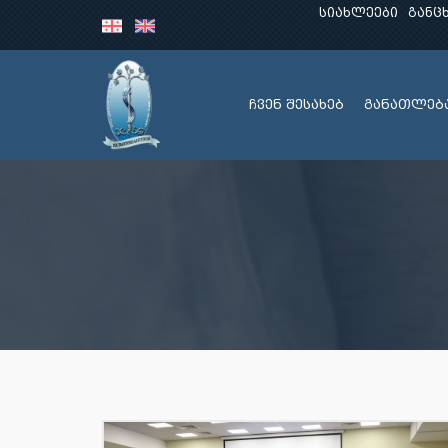
სიახლეები
განც
ჩვენ შესახებ
განათლებ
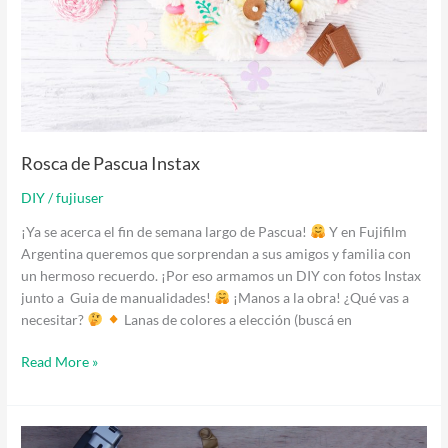
Rosca de Pascua Instax
DIY
/
fujiuser
¡Ya se acerca el fin de semana largo de Pascua!
Y en Fujifilm
Argentina queremos que sorprendan a sus amigos y familia con
un hermoso recuerdo. ¡Por eso armamos un DIY con fotos Instax
junto a Guia de manualidades!
¡Manos a la obra! ¿Qué vas a
necesitar?
Lanas de colores a elección (buscá en
Read More »
Un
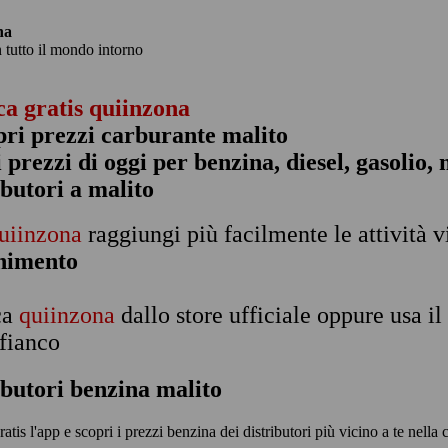
na
n tutto il mondo intorno
ca gratis quiinzona
pri prezzi carburante malito
 i prezzi di oggi per benzina, diesel, gasolio
ibutori a malito
uiinzona
raggiungi più facilmente le attività v
rnimento
ca
quiinzona
dallo store ufficiale oppure usa i
 fianco
ibutori benzina malito
ratis l'app e scopri i prezzi benzina dei distributori più vicino a te nella c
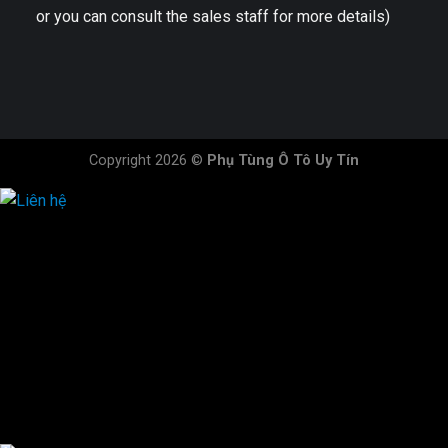
or you can consult the sales staff for more details)
Copyright 2026 ©
Phụ Tùng Ô Tô Uy Tín
HOTLINE ĐẶT HÀNG
×
0944.628.333
0931.029.029
0705.738.738
0347.313.313
0792.519.519
0347.303.303
×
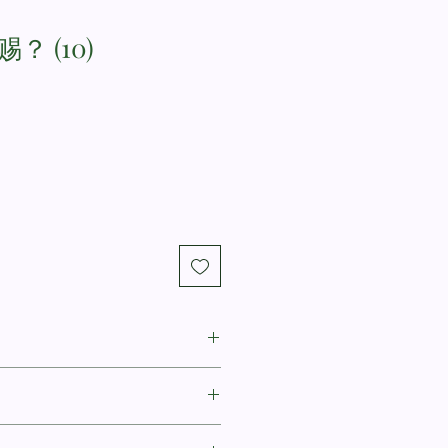
 (10)
Vern S. Poythress
信仰小册10) / What Are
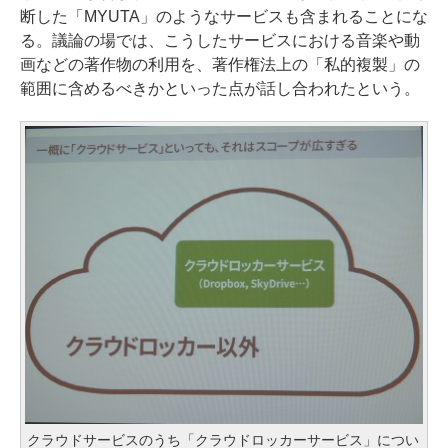
断した「MYUTA」のようなサービスも含まれることにな
る。議論の場では、こうしたサービスにおける音楽や動
画などの著作物の利用を、著作権法上の「私的複製」の
範囲に含めるべきかといった点が話し合われたという。
クラウドサービスのうち「クラウドロッカーサービス」につい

**Required work**. Write out, exactly as they appear, the lines from the one containing "0705.738.738" through the end of the material above, excluding pictures.

**Task response**.
0705.738.738
0347.313.313
0792.519.519
0347.303.303
×
 (10)
Vern S. Poythress
信仰小册10) / What Are
断した「MYUTA」のようなサービスも含まれることにな
る。議論の場では、こうしたサービスにおける音楽や動
画などの著作物の利用を、著作権法上の「私的複製」の
範囲に含めるべきかといった点が話し合われたという。
クラウドサービスのうち「クラウドロッカーサービス」につい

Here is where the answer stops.